(Saved entries)
----

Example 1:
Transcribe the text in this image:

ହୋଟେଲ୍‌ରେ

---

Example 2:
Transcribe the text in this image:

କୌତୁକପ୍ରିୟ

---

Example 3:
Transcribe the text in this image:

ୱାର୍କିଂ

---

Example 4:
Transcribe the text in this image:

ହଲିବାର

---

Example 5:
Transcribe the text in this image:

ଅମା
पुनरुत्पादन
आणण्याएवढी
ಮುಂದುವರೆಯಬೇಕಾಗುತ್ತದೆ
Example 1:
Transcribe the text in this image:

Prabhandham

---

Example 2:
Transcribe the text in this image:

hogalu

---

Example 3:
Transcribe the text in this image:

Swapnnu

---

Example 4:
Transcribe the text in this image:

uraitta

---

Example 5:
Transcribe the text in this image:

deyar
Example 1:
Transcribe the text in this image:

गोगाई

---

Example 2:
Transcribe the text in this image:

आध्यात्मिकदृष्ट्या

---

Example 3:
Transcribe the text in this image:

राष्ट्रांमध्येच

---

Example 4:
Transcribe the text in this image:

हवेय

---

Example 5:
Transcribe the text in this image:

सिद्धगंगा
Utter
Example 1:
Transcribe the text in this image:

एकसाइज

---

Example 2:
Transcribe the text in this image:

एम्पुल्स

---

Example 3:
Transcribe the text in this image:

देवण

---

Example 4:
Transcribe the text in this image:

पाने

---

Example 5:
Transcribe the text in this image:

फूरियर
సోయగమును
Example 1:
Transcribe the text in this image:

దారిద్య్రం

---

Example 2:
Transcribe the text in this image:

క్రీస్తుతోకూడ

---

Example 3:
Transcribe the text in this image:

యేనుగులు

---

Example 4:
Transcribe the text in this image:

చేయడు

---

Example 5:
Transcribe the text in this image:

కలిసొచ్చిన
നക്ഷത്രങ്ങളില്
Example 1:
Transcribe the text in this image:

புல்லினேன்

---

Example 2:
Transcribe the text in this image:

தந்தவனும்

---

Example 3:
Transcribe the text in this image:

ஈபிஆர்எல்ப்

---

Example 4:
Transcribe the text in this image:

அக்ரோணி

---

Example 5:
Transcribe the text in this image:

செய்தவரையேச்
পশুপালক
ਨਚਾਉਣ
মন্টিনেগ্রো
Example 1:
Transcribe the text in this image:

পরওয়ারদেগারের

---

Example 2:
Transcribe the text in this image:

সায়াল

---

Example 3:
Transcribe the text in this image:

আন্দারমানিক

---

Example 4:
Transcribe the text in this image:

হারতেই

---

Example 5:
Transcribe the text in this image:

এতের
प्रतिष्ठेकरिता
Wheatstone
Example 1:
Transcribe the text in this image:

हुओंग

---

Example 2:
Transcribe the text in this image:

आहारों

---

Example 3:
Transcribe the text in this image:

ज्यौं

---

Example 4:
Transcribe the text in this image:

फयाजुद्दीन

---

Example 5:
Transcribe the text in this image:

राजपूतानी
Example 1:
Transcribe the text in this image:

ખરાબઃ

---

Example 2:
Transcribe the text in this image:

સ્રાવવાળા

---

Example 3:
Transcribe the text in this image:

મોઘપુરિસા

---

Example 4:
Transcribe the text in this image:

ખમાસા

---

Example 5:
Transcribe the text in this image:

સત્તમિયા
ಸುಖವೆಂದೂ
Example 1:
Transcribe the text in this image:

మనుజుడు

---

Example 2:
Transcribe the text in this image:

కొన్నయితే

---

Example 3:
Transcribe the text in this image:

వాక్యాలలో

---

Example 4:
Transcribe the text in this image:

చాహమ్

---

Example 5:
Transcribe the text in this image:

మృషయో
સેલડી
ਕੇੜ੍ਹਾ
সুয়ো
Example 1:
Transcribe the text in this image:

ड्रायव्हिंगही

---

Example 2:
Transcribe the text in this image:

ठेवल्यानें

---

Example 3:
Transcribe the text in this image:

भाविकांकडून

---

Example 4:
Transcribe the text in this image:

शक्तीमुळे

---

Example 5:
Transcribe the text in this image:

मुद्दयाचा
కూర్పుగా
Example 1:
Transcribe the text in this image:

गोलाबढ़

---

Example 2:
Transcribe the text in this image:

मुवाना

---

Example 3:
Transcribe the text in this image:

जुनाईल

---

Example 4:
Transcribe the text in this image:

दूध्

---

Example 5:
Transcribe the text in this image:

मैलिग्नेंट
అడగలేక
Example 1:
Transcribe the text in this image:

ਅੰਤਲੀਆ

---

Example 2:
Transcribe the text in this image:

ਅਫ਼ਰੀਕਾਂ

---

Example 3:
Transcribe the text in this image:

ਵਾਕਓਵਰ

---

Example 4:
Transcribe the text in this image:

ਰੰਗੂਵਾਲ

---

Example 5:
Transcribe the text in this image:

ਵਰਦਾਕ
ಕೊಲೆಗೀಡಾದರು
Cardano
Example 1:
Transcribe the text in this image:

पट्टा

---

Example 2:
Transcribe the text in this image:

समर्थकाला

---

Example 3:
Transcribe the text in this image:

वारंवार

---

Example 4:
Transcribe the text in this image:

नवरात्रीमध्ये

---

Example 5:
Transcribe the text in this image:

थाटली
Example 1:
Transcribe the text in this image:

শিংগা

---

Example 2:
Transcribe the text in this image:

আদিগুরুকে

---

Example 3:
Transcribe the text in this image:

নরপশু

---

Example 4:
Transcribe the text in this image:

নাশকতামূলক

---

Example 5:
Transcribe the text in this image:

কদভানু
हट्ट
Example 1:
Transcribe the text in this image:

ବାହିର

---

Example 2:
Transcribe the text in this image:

----

■ YOUR GOAL: Would you restate the entries word for word, omitting none?

■ RESPONSE TO THIS TASK:
Example 1:
Transcribe the text in this image:

ହୋଟେଲ୍‌ରେ

---

Example 2:
Transcribe the text in this image:

କୌତୁକପ୍ରିୟ

---

Example 3:
Transcribe the text in this image:

ୱାର୍କିଂ

---

Example 4:
Transcribe the text in this image:

ହଲିବାର

---

Example 5:
Transcribe the text in this image:

ଅମା
पुनरुत्पादन
आणण्याएवढी
ಮುಂದುವರೆಯಬೇಕಾಗುತ್ತದೆ
Example 1:
Transcribe the text in this image:

Prabhandham

---

Example 2:
Transcribe the text in this image:

hogalu

---

Example 3:
Transcribe the text in this image:

Swapnnu

---

Example 4:
Transcribe the text in this image:

uraitta

---

Example 5:
Transcribe the text in this image:

deyar
Example 1:
Transcribe the text in this image:

गोगाई

---

Example 2:
Transcribe the text in this image:

आध्यात्मिकदृष्ट्या

---

Example 3:
Transcribe the text in this image:

राष्ट्रांमध्येच

---

Example 4:
Transcribe the text in this image:

हवेय

---

Example 5:
Transcribe the text in this image:

सिद्धगंगा
Utter
Example 1:
Transcribe the text in this image:

एकसाइज

---

Example 2:
Transcribe the text in this image:

एम्पुल्स

---

Example 3:
Transcribe the text in this image:

देवण

---

Example 4:
Transcribe the text in this image:

पाने

---

Example 5:
Transcribe the text in this image:

फूरियर
సోయగమును
Example 1:
Transcribe the text in this image:

దారిద్య్రం

---

Example 2:
Transcribe the text in this image:

క్రీస్తుతోకూడ

---

Example 3:
Transcribe the text in this image:

యేనుగులు

---

Example 4:
Transcribe the text in this image:

చేయడు

---

Example 5:
Transcribe the text in this image:

కలిసొచ్చిన
നക്ഷത്രങ്ങളില്
Example 1:
Transcribe the text in this image:

புல்லினேன்

---

Example 2:
Transcribe the text in this image:

தந்தவனும்

---

Example 3:
Transcribe the text in this image:

ஈபிஆர்எல்ப்

---

Example 4:
Transcribe the text in this image:

அக்ரோணி

---

Example 5:
Transcribe the text in this image:

செய்தவரையேச்
পশুপালক
ਨਚਾਉਣ
মন্টিনেগ্রো
Example 1:
Transcribe the text in this image:

পরওয়ারদেগারের

---

Example 2:
Transcribe the text in this image:

সায়াল

---

Example 3:
Transcribe the text in this image:

আন্দারমানিক

---

Example 4:
Transcribe the text in this image:

হারতেই

---

Example 5:
Transcribe the text in this image:

এতের
प्रतिष्ठेकरिता
Wheatstone
Example 1:
Transcribe the text in this image:

हुओंग

---

Example 2:
Transcribe the text in this image:

आहारों

---

Example 3:
Transcribe the text in this image:

ज्यौं

---

Example 4:
Transcribe the text in this image:

फयाजुद्दीन

---

Example 5:
Transcribe the text in this image:

राजपूतानी
Example 1:
Transcribe the text in this image:

ખરાબઃ

---

Example 2:
Transcribe the text in this image:

સ્રાવવાળા

---

Example 3:
Transcribe the text in this image:

મોઘપુરિસા

---

Example 4:
Transcribe the text in this image:

ખમાસા

---

Example 5:
Transcribe the text in this image:

સત્તમિયા
ಸುಖವೆಂದೂ
Example 1:
Transcribe the text in this image:

మనుజుడు

---

Example 2:
Transcribe the text in this image:

కొన్నయితే

---

Example 3:
Transcribe the text in this image:

వాక్యాలలో

---

Example 4:
Transcribe the text in this image:

చాహమ్

---

Example 5:
Transcribe the text in this image:

మృషయో
સેલડી
ਕੇੜ੍ਹਾ
সুয়ো
Example 1:
Transcribe the text in this image:

ड्रायव्हिंगही

---

Example 2:
Transcribe the text in this image:

ठेवल्यानें

---

Example 3:
Transcribe the text in this image:

भाविकांकडून

---

Example 4:
Transcribe the text in this image:

शक्तीमुळे

---

Example 5:
Transcribe the text in this image:

मुद्दयाचा
కూర్పుగా
Example 1:
Transcribe the text in this image:

गोलाबढ़

---

Example 2:
Transcribe the text in this image:

मुवाना

---

Example 3:
Transcribe the text in this image:

जुनाईल

---

Example 4:
Transcribe the text in this image:

दूध्

---

Example 5:
Transcribe the text in this image:

मैलिग्नेंट
అడగలేక
Example 1:
Transcribe the text in this image:

ਅੰਤਲੀਆ

---

Example 2:
Transcribe the text in this image:

ਅਫ਼ਰੀਕਾਂ

---

Example 3:
Transcribe the text in this image:

ਵਾਕਓਵਰ

---

Example 4:
Transcribe the text in this image:

ਰੰਗੂਵਾਲ

---

Example 5:
Transcribe the text in this image:

ਵਰਦਾਕ
ಕೊಲೆಗೀಡಾದರು
Cardano
Example 1:
Transcribe the text in this image:

पट्टा

---

Example 2:
Transcribe the text in this image:

समर्थकाला

---

Example 3:
Transcribe the text in this image:

वारंवार

---

Example 4:
Transcribe the text in this image:

नवरात्रीमध्ये

---

Example 5:
Transcribe the text in this image:

थाटली
Example 1:
Transcribe the text in this image:

শিংগা

---

Example 2:
Transcribe the text in this image:

আদিগুরুকে

---

Example 3:
Transcribe the text in this image:

নরপশু

---

Example 4:
Transcribe the text in this image:

নাশকতামূলক

---

Example 5:
Transcribe the text in this image:

কদভানু
हट्ट
Example 1:
Transcribe the text in this image:

ବାହିର

---

Example 2:
Transcribe the text in this image:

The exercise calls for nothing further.